Actually... the case that comes to mind was kind of interesting, so I'll share a war story... My client was a pretty, young (18 or 19 years old) white woman. She was pregnant with her boyfriend's baby. One day, the two of them get into a verbal argument while on the phone, and he says, among other things, "If you leave me, I'll steal that baby away from you as soon as the baby is born, and you'll never even see him." She hangs up on the boyfriend, and then calls her mother and asks "Could he really do that to me?" Her mother isn't sure, but thinks "Well, what's to stop him? If he gets visitation, he probably could." Her mother suggests that she report the threat to police "just in case." Her mother's thinking, I believe, was that, with this report on file, she would somehow be protected if he ever did something to the baby.
So, boyfriend gets arrested. Oops, I forgot to tell you, boyfriend was also parole. So, he gets arrested for the new case (harassment) and when you add that to a violation of parole (for getting arrested), boyfriend has to stay in jail. Well, girlfriend goes to visit boyfriend in jail, he cries, she agrees to take him back, he promises never to do anything to the baby, and she believes him. She starts to realize that she's going to need his help when the baby is born, too. (Because he'll make a great dad, of course.) He tells her, if you call the police back and tell them that you want to drop the charges, I can get out of jail. And she wants her boyfriend out of jail, especially as her due date approaches.
So, she goes back to the same police officer, and she tells the police officer that she wants to drop the charges. Well, too bad, it's out of my hands now, the officer says. The only way... he says... is if didn't really happen. So she says, "Ok, it didn't really happen." Ta da, she's put in handcuffs and arrested. The D.A. decides either she lied in her first report to the police (that he threatened her) or in her second report to the police (that he didn't threaten her). When I meet her at arraignments, she's "very" pregnant (she had the baby 2 weeks later). She was released, and in the end, she had to spend two days doing community service but avoided getting a criminal record.

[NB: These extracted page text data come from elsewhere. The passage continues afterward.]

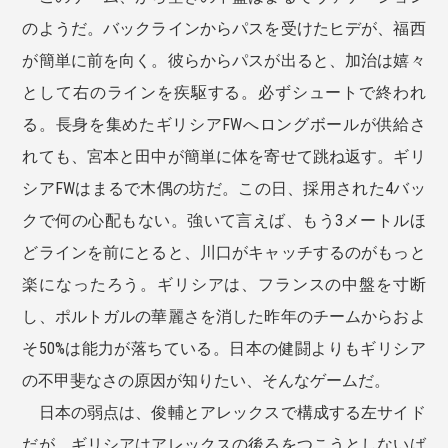
のようだ。バックラインからパスを受けたヒデが、福西
が簡単に前を向く。彼らからパスが出ると、加治は嬉々
として右のラインを疾駆する。必ずシュートで終われ
る。長身を集めたギリシアFWへロングボールが供給さ
れても、宮本と田中が簡単に体を寄せて跳ね返す。ギリ
シアFWはまるで木偶の坊だ。この日、採用された4バッ
クで何の心配もない。強いて言えば、もう3メートルほ
どラインを前にとると、川口がキャッチするのがもっと
楽になったろう。ギリシアは、フランスの中盤を寸断
し、ポルトガルの華麗さを消した昨年のチームからおよ
そ50%は能力が落ちている。日本の健闘よりもギリシア
の不甲斐なさの原因が知りたい、そんなゲームだ。
日本の弱点は、俊輔とアレックスで構成する左サイド
だが、ギリシアはアレックスの後ろをつこうとしないば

Who did she hurt? Eh, I guess you could argue that she was trying to defraud the system that was keeping her boyfriend in jail. What resources did she waste? Maybe an hour of this officer's time. And what she did really wasn't all that ridiculous. In my opinion, what she did seems kind of reasonable, and certainly not "criminal." But, it's important for society to set a standard that it's not acceptable to falsely report crimes. Or maybe the D.A.s in my neck of the words are a lot more zealous and prosecute a lot of ridiculous cases. That's certainly possible too. In fact, I believe that if the runaway bride case took place here, not only would she have been arrested, I think she would have been charged with falsely reporting an incident and a hate crime enhancement (for adding the fact that her abductor was a Hispanic male).
Ok, I think I'm sick of the runaway bride now. We need a new news story.